Metabolomics:Open Access

Rong Shao P

Rong Shao P
Pioneer Valley Life Sciences Institute, University of Massachusetts Amherst, USA

Biography

After receiving a PhD degree from Philadelphia College of Pharmacy and Sciences in 1997, Dr. Rong Shao, a postdoctoral fellow, participated in liver disease and breast cancer research at Duke University Medical Center. During that professional training period, Dr. Shao received a fellowship award from a federal funding agency the Department of Defense (DoD) for a project focusing on breast cancer angiogenesis, and also published a number of prestigious articles as the first author. In 2004, Dr. Shao was recruited as a scientist and assistant professor at Pioneer Valley Sciences Institute, University of Massachusetts Amherst, MA, where he continuously pursues the mechanistic studies on tumor angiogenesis and metastasis.
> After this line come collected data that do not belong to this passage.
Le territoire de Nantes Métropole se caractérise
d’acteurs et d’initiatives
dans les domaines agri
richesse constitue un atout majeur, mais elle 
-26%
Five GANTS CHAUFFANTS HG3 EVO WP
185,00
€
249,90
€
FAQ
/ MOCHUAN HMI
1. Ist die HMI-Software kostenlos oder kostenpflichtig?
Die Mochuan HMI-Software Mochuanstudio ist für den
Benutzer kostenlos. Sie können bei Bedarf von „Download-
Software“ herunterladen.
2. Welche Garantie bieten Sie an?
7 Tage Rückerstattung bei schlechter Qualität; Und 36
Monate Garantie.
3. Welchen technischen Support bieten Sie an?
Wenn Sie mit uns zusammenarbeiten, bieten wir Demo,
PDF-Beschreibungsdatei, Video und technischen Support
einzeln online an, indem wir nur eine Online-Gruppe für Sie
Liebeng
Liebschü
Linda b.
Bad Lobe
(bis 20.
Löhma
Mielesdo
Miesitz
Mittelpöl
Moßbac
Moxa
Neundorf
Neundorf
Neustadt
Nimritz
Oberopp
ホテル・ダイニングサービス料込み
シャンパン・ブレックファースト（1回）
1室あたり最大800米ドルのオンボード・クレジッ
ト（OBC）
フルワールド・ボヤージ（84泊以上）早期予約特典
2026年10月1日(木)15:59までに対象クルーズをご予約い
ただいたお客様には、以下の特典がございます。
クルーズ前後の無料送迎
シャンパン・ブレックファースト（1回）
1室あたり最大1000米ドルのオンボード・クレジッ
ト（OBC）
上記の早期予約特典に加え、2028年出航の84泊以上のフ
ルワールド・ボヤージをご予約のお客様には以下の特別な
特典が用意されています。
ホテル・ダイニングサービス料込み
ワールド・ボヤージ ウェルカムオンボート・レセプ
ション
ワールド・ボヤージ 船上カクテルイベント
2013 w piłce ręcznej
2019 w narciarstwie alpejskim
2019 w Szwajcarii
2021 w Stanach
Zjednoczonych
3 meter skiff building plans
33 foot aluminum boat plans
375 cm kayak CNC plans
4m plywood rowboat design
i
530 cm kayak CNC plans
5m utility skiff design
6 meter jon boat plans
Since then, Dr. Shao has published more than 20 papers in peer-reviewed journals, demonstrating that he is a cancer biologist. He has also served as an editorial board member of three peer-reviewed journals and a reviewer of more than ten journals. Dr. Shao’s research work has been supported by a number of federal funding agencies including NIH (NCI) and DoD.

Research Interest

Our lab is primarily interested in identification of angiogenic molecules and their mechanisms underlying tumor growth, vessel formation, and metastasis. Tumor angiogenesis, the new vasculature formation from pre-existing blood vessels, is a fundamental process required for tumor growth, and is initially triggered by angiogenic factors that are mainly derived from tumor cells and tumorassociated stroma cells, such as growth factors VEGF and bFGF. Those angiogenic molecules specifically bind to membrane tyrosine kinase receptors to induce intracellular angiogenic signaling cascades in endothelial cells, a major component of the blood vasculature. We recently have discovered that a secreted glycoprotein referred to as YKL-40 has the ability to promote tumor vascular endothelial cell angiogenesis; thus promoting tumor progression and metastasis. Serum levels of YKL-40 were significantly elevated in a broad spectrum of human cancers, including breast, colorectal, and ovarian cancer, suggesting that YKL-40 may serve as a biomarker for the cancer diagnosis and prognosis. We also established a monoclonal neutralizing anti-YKL-40 antibody that can block tumor development and angiogenesis, which implicates therapeutic means for inhibition of advanced cancers. In addition, our lab recently is also interested in the pathogenesis of glioblastoma, an extremely aggressive brain tumor with a medium survival of less than 15 months, irrespective of surgical resection and post-operative adjuvant radio/chemotherapy. Glioblastoma is characterized by strong vascular proliferation. We found that elevated YKL-40 is associated with angiogenesis and malignancy of glioblastoma. Collectively, identification of the pathologic activities and molecular mechanisms of YKL-40 elevated in human cancers may offer considerable value for the diagnosis, prognosis, and therapy of cancer patients.